Poi si può parlare del fatto che Giorgi non sia più così radicata sul “fare il suo gioco”(nonostante lei continui ad affermarlo quasi in loop nelle interviste)  ma che si adatti a quello dell’avversaria, ma questa è un’altra storia di cui non serve scrivere ora. Dalla terza vittoria di ieri, l’azzurra può e deve continuare a costruire l’edificio tennistico già in cantiere ai tempi di Lugano, di Praga, di Londra, e che ora risulta essere quasi un palazzo fatto e finito. Sulla falsariga di quello che costruì il suo concittadino guelfo.

Post scriptum: oggi Camila ha centrato la semifinale a Tokyo (anche) grazie al ritorno di Azarenka. Guarda caso, è la terza della sua carriera in un Premier.

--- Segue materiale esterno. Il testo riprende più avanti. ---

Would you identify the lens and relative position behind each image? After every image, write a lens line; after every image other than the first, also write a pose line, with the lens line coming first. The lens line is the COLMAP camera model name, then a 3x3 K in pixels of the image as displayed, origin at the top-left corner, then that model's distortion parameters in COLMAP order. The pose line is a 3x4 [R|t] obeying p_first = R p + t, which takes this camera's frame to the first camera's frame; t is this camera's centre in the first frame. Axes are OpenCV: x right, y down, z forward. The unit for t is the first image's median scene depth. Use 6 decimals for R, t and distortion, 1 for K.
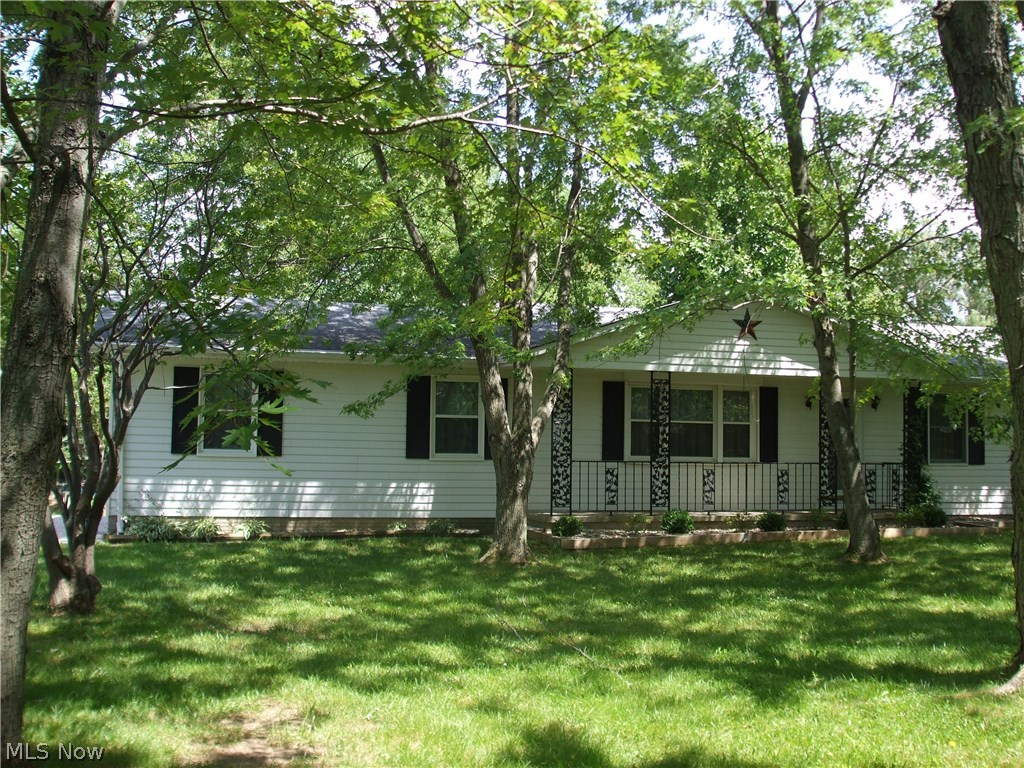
lens RADIAL K [[1129.5, 0, 512.5], [0, 1129.5, 378.9], [0, 0, 1]] dist [-0.109640, 0.006156]
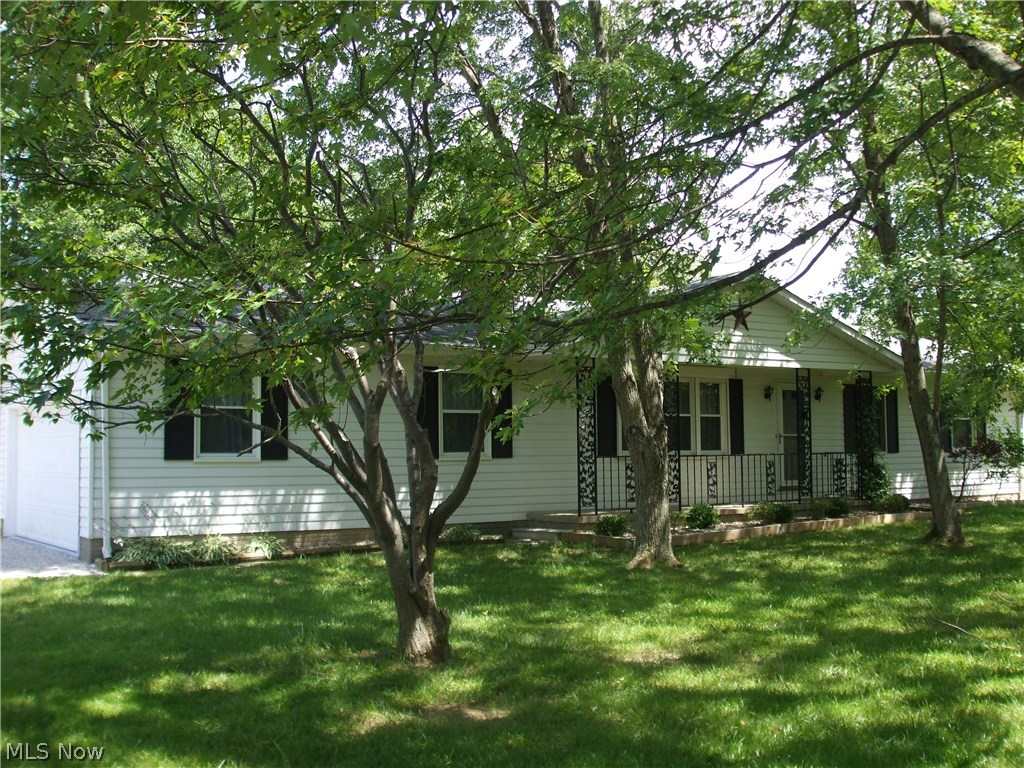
lens RADIAL K [[1129.5, 0, 512.5], [0, 1129.5, 378.9], [0, 0, 1]] dist [-0.109640, 0.006156]
pose [[0.944886, -0.002752, 0.327387, -0.313558], [0.003934, 0.999988, -0.002948, 0.010241], [-0.327375, 0.004074, 0.944886, 0.133754]]
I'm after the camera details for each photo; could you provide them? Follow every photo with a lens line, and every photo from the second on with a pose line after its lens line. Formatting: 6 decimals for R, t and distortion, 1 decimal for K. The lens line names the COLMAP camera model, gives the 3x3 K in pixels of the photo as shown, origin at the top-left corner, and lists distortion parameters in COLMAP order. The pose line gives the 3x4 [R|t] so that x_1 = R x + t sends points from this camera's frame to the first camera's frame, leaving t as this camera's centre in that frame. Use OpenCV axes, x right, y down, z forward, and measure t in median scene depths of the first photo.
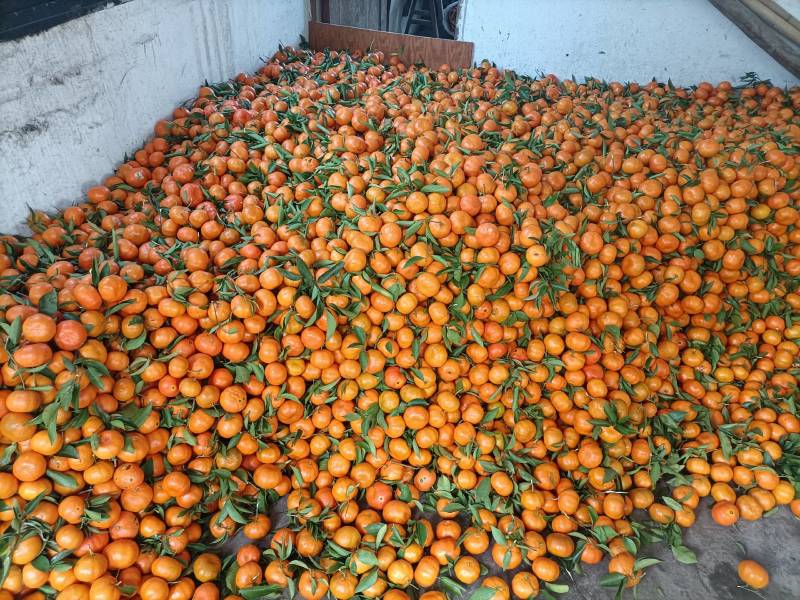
lens RADIAL K [[613.5, 0, 400.0], [0, 613.5, 300.0], [0, 0, 1]] dist [0.046901, -0.000841]
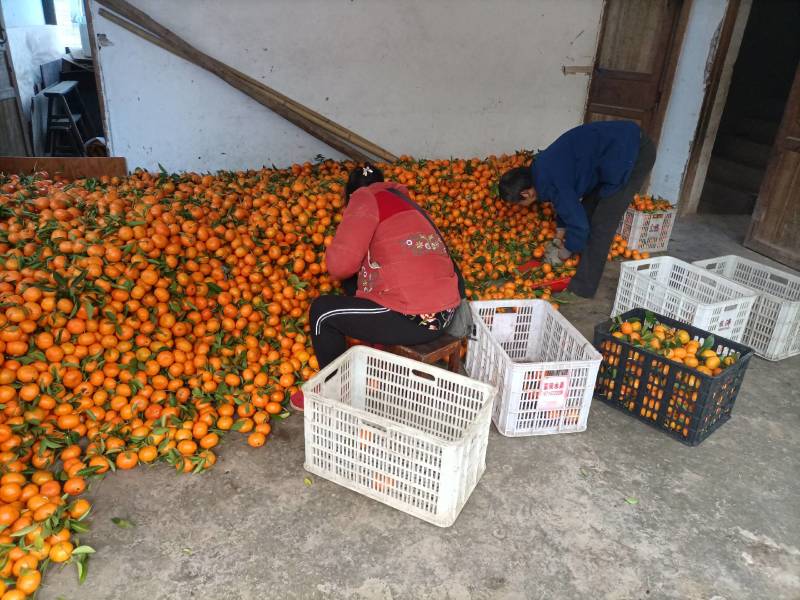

Post post scriptum: so che state morendo dalla voglia di sapere quali siano le cronache rosa che hanno come protagonista la Domachowska. Io vi posso solo scrivere che ai tempi in cui si allenava con Wozniacki era fidanzata con un top fifteen Atp e che scattò delle foto per una nota (notissima) rivista per uomini. Dai, aprite Google.